# Task directions
For the data below, give again exactly the lines from the one containing "472 The chief" through the one containing "492 The court", both ends included, and no others.

# Extracted data

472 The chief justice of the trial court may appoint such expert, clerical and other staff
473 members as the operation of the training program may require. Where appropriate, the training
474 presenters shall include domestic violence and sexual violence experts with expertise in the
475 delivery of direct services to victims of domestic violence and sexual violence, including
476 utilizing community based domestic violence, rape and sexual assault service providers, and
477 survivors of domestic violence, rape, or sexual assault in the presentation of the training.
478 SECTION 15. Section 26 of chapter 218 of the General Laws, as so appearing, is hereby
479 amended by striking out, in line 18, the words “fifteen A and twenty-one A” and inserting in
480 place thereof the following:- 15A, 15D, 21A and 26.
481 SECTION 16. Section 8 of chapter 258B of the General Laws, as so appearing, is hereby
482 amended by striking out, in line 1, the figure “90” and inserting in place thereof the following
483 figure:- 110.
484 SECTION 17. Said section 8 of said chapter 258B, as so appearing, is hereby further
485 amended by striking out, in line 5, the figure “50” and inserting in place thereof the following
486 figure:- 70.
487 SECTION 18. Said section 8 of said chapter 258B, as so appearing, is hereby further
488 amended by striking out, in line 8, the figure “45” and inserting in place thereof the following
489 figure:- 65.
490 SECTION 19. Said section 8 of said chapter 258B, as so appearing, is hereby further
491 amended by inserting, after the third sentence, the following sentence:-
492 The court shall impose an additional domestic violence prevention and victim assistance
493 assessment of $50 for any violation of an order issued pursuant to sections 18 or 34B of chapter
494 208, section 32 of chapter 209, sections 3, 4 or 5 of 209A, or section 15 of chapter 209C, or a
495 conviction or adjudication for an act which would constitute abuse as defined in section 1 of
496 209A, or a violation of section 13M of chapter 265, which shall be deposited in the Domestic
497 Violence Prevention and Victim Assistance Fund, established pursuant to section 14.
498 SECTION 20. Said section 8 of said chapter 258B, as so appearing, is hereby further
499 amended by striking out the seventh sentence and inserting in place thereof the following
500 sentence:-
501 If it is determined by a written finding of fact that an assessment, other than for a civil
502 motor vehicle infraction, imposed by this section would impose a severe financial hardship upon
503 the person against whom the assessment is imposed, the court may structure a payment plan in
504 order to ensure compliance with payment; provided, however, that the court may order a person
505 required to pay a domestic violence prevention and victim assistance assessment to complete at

==

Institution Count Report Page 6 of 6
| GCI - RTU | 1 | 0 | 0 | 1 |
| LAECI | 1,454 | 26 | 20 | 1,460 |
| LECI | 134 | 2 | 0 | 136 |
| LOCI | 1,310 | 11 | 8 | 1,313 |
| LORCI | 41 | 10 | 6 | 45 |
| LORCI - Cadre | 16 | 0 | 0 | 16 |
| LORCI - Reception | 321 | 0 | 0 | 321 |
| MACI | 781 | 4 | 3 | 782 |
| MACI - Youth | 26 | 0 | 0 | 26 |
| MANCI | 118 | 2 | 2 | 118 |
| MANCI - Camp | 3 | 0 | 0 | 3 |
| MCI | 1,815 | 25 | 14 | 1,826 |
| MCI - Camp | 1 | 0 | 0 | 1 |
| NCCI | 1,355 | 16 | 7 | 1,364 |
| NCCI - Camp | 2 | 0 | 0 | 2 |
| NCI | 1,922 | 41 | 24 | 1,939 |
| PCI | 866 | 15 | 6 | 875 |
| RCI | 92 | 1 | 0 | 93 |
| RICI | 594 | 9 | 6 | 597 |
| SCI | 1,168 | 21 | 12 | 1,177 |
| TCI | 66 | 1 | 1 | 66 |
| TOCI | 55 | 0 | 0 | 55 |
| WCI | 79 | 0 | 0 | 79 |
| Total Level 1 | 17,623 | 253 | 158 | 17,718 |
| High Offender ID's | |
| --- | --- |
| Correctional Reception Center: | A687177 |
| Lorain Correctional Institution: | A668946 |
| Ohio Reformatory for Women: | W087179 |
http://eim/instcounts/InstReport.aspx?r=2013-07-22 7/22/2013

# Response area
472 The chief justice of the trial court may appoint such expert, clerical and other staff
473 members as the operation of the training program may require. Where appropriate, the training
474 presenters shall include domestic violence and sexual violence experts with expertise in the
475 delivery of direct services to victims of domestic violence and sexual violence, including
476 utilizing community based domestic violence, rape and sexual assault service providers, and
477 survivors of domestic violence, rape, or sexual assault in the presentation of the training.
478 SECTION 15. Section 26 of chapter 218 of the General Laws, as so appearing, is hereby
479 amended by striking out, in line 18, the words “fifteen A and twenty-one A” and inserting in
480 place thereof the following:- 15A, 15D, 21A and 26.
481 SECTION 16. Section 8 of chapter 258B of the General Laws, as so appearing, is hereby
482 amended by striking out, in line 1, the figure “90” and inserting in place thereof the following
483 figure:- 110.
484 SECTION 17. Said section 8 of said chapter 258B, as so appearing, is hereby further
485 amended by striking out, in line 5, the figure “50” and inserting in place thereof the following
486 figure:- 70.
487 SECTION 18. Said section 8 of said chapter 258B, as so appearing, is hereby further
488 amended by striking out, in line 8, the figure “45” and inserting in place thereof the following
489 figure:- 65.
490 SECTION 19. Said section 8 of said chapter 258B, as so appearing, is hereby further
491 amended by inserting, after the third sentence, the following sentence:-
492 The court shall impose an additional domestic violence prevention and victim assistance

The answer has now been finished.